Eine solche Inanspruchnahme scheint mir als Kampfhandlung, aber schwer als Rechtssatz denkbar zu sein. Auch im Minderheitenrecht hat dieser Gedanke keinen Eingang gefunden. Ein Gedanke, der m. E. sehr ernst geprüft werden müßte, ist dieser: wenn Deutschland eine solche Sonderhaftung der Juden einführt, bereitet es damit nicht den Weg, daß die Staaten, die in ihrem eigenen Gebiet im Kampf mit deutschen Minderheiten liegen, sich diese Rechtsfigur zu eigen machen und die Gesamtheit der in ihrem Gebiet wohnenden Deutschen für alle Schäden haftbar machen werden, die ein Deutscher ihrer Volkswirtschaft zufügt? Dieser Gedanke scheint mir augenblicklich nicht ganz abwegig zu sein, wenn ich an die Tschechei und vielleicht auch an die Vereinigten Staaten denke.

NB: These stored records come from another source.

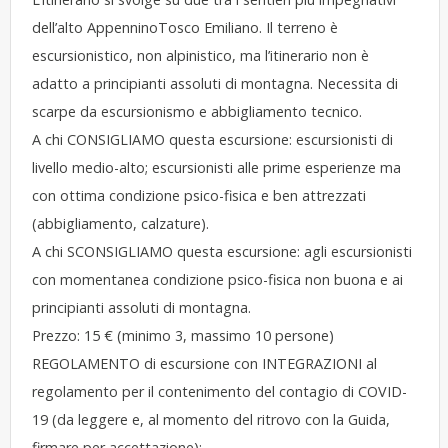
dell’alto AppenninoTosco Emiliano. Il terreno è
escursionistico, non alpinistico, ma l’itinerario non è
adatto a principianti assoluti di montagna. Necessita di
scarpe da escursionismo e abbigliamento tecnico.
A chi CONSIGLIAMO questa escursione: escursionisti di
livello medio-alto; escursionisti alle prime esperienze ma
con ottima condizione psico-fisica e ben attrezzati
(abbigliamento, calzature).
A chi SCONSIGLIAMO questa escursione: agli escursionisti
con momentanea condizione psico-fisica non buona e ai
principianti assoluti di montagna.
Prezzo: 15 € (minimo 3, massimo 10 persone)
REGOLAMENTO di escursione con INTEGRAZIONI al
regolamento per il contenimento del contagio di COVID-
19 (da leggere e, al momento del ritrovo con la Guida,
firmare per accettazione):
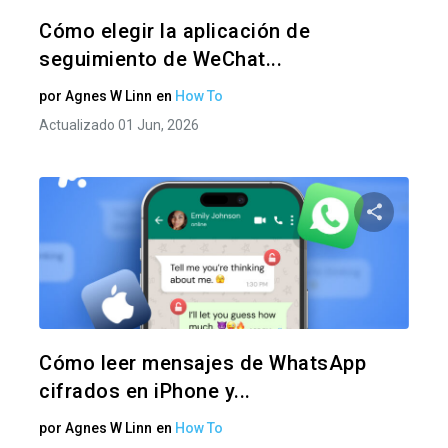
Twitter
F
Cómo elegir la aplicación de
seguimiento de WeChat...
por
Agnes W Linn
en
How To
Actualizado 01 Jun, 2026
Comparte
Twitter
F
Cómo leer mensajes de WhatsApp
cifrados en iPhone y...
por
Agnes W Linn
en
How To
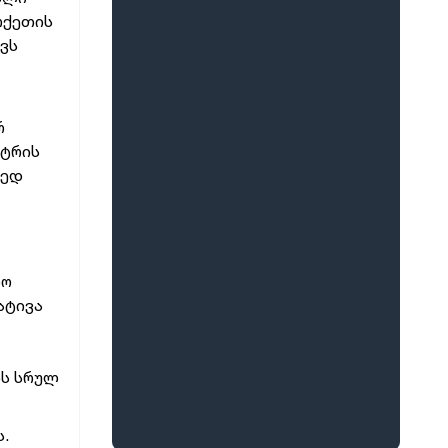
რქეთის
ვს
რ
სტრის
მედ
ზო
ატივა
ს
სრულ
.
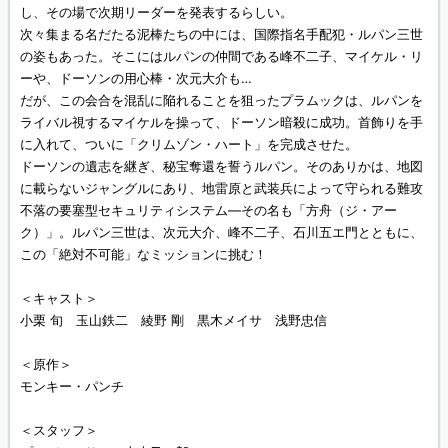
し、その場で次期リーダーを発表するらしい。
次々集まる名だたる泥棒たちの中には、国際指名手配犯・ルパン三世
の姿もあった。そこにはルパンの仲間である峰不二子、マイケル・リ
ーや、ドーソンの用心棒・次元大介も…
だが、この会合を混乱に陥れることを狙ったプラムックは、ルパンを
ライバル視するマイケルを操って、ドーソン暗殺に成功。首飾りを手
に入れて、ついに「クリムゾン・ハート」を完成させた。
ドーソンの遺志を継ぎ、秘宝奪還を誓うルパン。そのありかは、地図
に載らないジャングルにあり、地雷原と武装兵によって守られる難攻
不落の要塞型セキュリティシステム—その名も「方舟（ジ・アー
ク）」。ルパン三世は、次元大介、峰不二子、石川五エ門とともに、
この「絶対不可能」なミッションに挑む！
＜キャスト＞
小栗 旬 玉山鉄二 綾野 剛 黒木メイサ 浅野忠信
＜原作＞
モンキー・パンチ
＜スタッフ＞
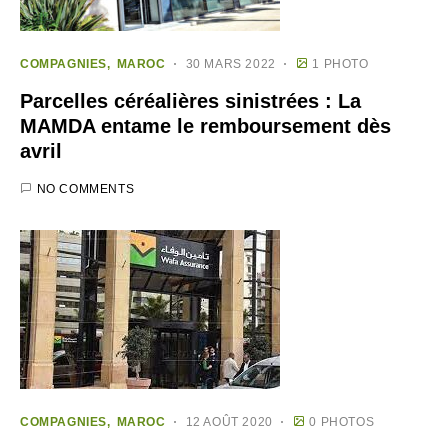
COMPAGNIES
MAROC
30 MARS 2022
1 PHOTO
Parcelles céréalières sinistrées : La
MAMDA entame le remboursement dès
avril
NO COMMENTS
COMPAGNIES
MAROC
12 AOÛT 2020
0 PHOTOS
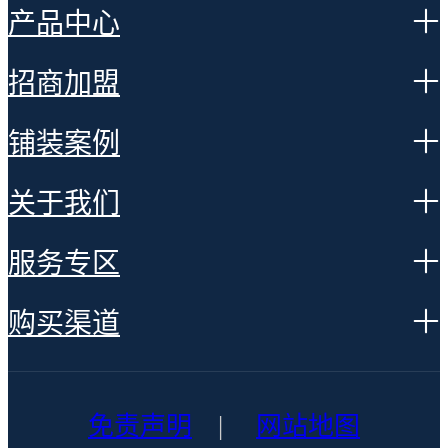
产品中心
招商加盟
铺装案例
关于我们
服务专区
购买渠道
|
免责声明
网站地图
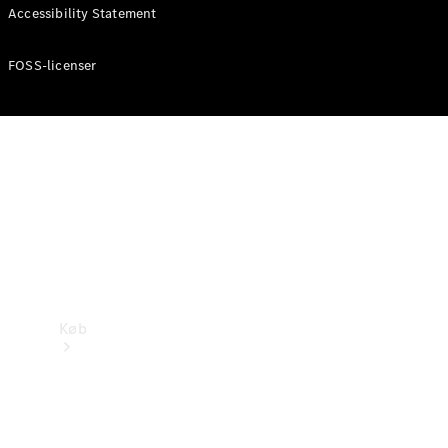
Mercedes-Benz Online Showroom
Accessibility Statement
FOSS-licenser
Køb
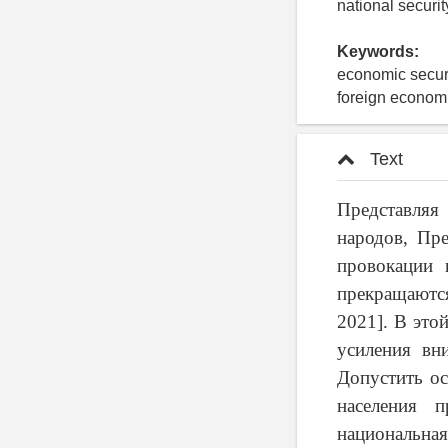
national security
Keywords:
economic securi
foreign economic
Text
Представляя
народов, Пр
провокации 
прекращаются
2021]. В это
усиления вн
Допустить ос
населения 
национальная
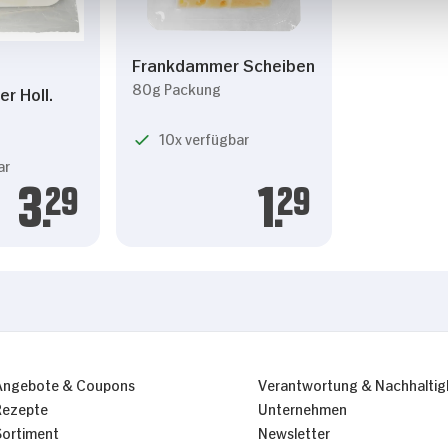
Frankdammer Scheiben
80g Packung
 Holl.
10x verfügbar
ar
1.
29
3.
29
Angebote & Coupons
Verantwortung & Nachhaltig
Rezepte
Unternehmen
Sortiment
Newsletter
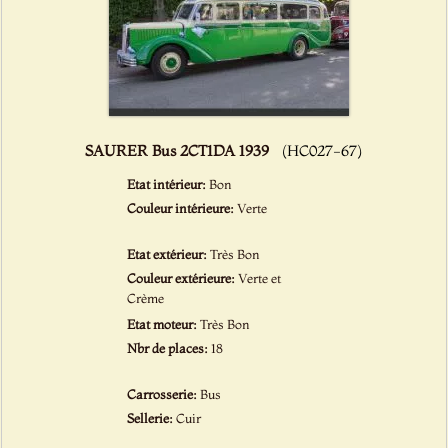
SAURER Bus 2CT1DA 1939
(HC027-67)
Etat intérieur:
Bon
Couleur intérieure:
Verte
Etat extérieur:
Très Bon
Couleur extérieure:
Verte et
Crème
Etat moteur:
Très Bon
Nbr de places:
18
Carrosserie:
Bus
Sellerie:
Cuir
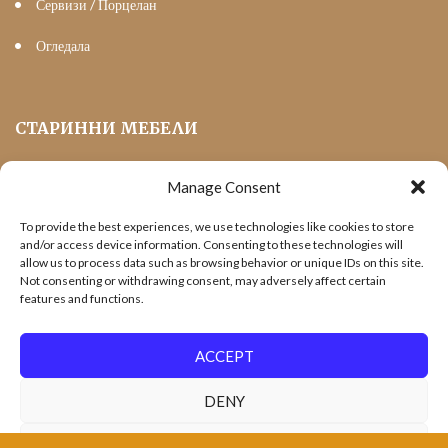
Сервизи / Порцелан
Огледала
СТАРИННИ МЕБЕЛИ
Manage Consent
Мека Мебел
To provide the best experiences, we use technologies like cookies to store
Трапезни маси и столове
and/or access device information. Consenting to these technologies will
allow us to process data such as browsing behavior or unique IDs on this site.
Шкафове и витрини
Not consenting or withdrawing consent, may adversely affect certain
features and functions.
Холни маси
Офис Мебели
ACCEPT
DENY
VIEW PREFERENCES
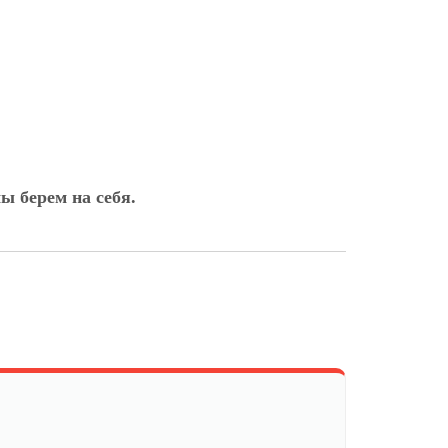
ы берем на себя.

Sollte man aber über alle diese Bedenken hinwegkommen, dann könnte das Problem nach meiner Überlegung nur auf steuerlichem Gebiet gelöst werden, etwa in folgender Weise:

1. Jeder deutsche Staatsangehörige haftet bei gewissenloser Schädigung der deutschen Wirtschaft dem deutschen Volk für den Schaden.

2. Ist der Täter ein Jude, so haftet zusätzlich die Gesamtheit der Juden deutscher Staatsangehörigkeit.

3. Durchführung dieser Gesamthaftung durch eine Sondersteuer, etwa anknüpfend an die Vermögen- oder Einkommensteuer. Aus dem Aufkommen dieser Sondersteuer werden die Schäden gedeckt.

4. Verfahren nach dem Vorbild des Revolutionsschädengesetzes, also nicht durch die Gerichte.